Possible Wrongful Convictions

Some scientists fear the program could put the wrong people behind bars because DNA is not foolproof. Someone’s DNA could end up at a crime scene they’ve never visited.

“We pick it [DNA] up and we do transfer it,” said Greg Hampikian, a forensic geneticist at Boise State University. “It’s in the hair we leave behind. It’s on our clothing, cups and utensils.”

DNA can pass between people at a public laundromat, on a toilet seat or even in a bag of donated clothes, and it can last for decades. 

“DNA is really excellent at identifying people,” Hampikian said. “It is really poor at telling us how it got there.”

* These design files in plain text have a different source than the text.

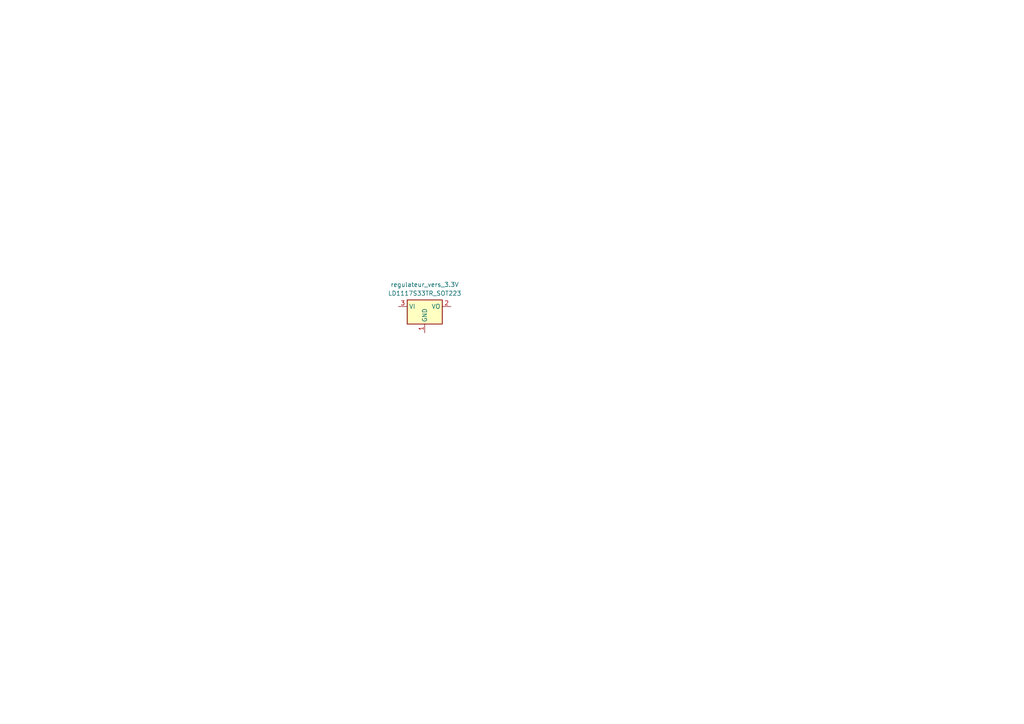
<source format=kicad_sch>
(kicad_sch
	(version 20250114)
	(generator "eeschema")
	(generator_version "9.0")
	(uuid "678414b3-8d40-4baa-80f5-6fbad025c8d2")
	(paper "A4")
	
	(symbol
		(lib_id "Regulator_Linear:LD1117S33TR_SOT223")
		(at 123.19 88.9 0)
		(unit 1)
		(exclude_from_sim no)
		(in_bom yes)
		(on_board yes)
		(dnp no)
		(fields_autoplaced yes)
		(uuid "b631387a-ae69-460d-a6b0-087a74bce3a0")
		(property "Reference" "regulateur_vers_3.3V"
			(at 123.19 82.55 0)
			(effects
				(font
					(size 1.27 1.27)
				)
			)
		)
		(property "Value" "LD1117S33TR_SOT223"
			(at 123.19 85.09 0)
			(effects
				(font
					(size 1.27 1.27)
				)
			)
		)
		(property "Footprint" "Package_TO_SOT_SMD:SOT-223-3_TabPin2"
			(at 123.19 83.82 0)
			(effects
				(font
					(size 1.27 1.27)
				)
				(hide yes)
			)
		)
		(property "Datasheet" "http://www.st.com/st-web-ui/static/active/en/resource/technical/document/datasheet/CD00000544.pdf"
			(at 125.73 95.25 0)
			(effects
				(font
					(size 1.27 1.27)
				)
				(hide yes)
			)
		)
		(property "Description" "800mA Fixed Low Drop Positive Voltage Regulator, Fixed Output 3.3V, SOT-223"
			(at 123.19 88.9 0)
			(effects
				(font
					(size 1.27 1.27)
				)
				(hide yes)
			)
		)
		(pin "3"
			(uuid "b2e13a61-997b-43ec-934f-d70db3f586f0")
		)
		(pin "2"
			(uuid "b639031d-daed-4a05-8cc6-e8748fd15938")
		)
		(pin "1"
			(uuid "581d7fda-27fa-48c9-b5da-948f65ace4c8")
		)
		(instances
			(project ""
				(path "/184751cf-f963-4a20-a506-74be632dfa90/097258a6-824d-4aaa-a64b-fff9f81ee2a6"
					(reference "regulateur_vers_3.3V")
					(unit 1)
				)
			)
		)
	)
)

</source>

The infamous Amanda Knox trial is an example of how DNA can snare innocent people. In 2007 in Perugia, Italy the 20-year-old American college student was accused of stabbing her UK housemate to death. Some of Knox’s DNA was found on the handle of a kitchen knife. A speck of the victim’s DNA was on the blade. Knox spent four years in prison before an appeals court released her, only to be found guilty again. Finally in 2015, after Italian DNA experts reviewed the case Knox was pronounced not guilty.

Most Americans find DNA evidence strongly persuasive. A 2015 Gallup poll showed that 85 percent of Americans consider DNA evidence to be very or completely convincing. Once a DNA sample is entered into a trial as evidence it is very difficult to convince a jury the accused is innocent.

Future Implications

Charleen Adams, a geneticist at City of Hope National Medical Center in Duarte, Calif., worries the program sets people up to distrust researchers. She noted that people who are forced to relinquish their genetic information at the border may later refuse to volunteer for studies that could directly benefit them, like research on breast cancer in Latinas.

“I feel appalled that that this would slip through without discussion because it is dangerous,” Adams said. “It casts Latinos as would-be criminals. The racial profiling of this program is unconscionable.”

Cybersecurity, she added, is never guaranteed. If the data were to be hacked, they could be used to deny a person employment. Adams also worries about sampling errors at the border, or lab mix-ups that could lead to false negatives or false positives.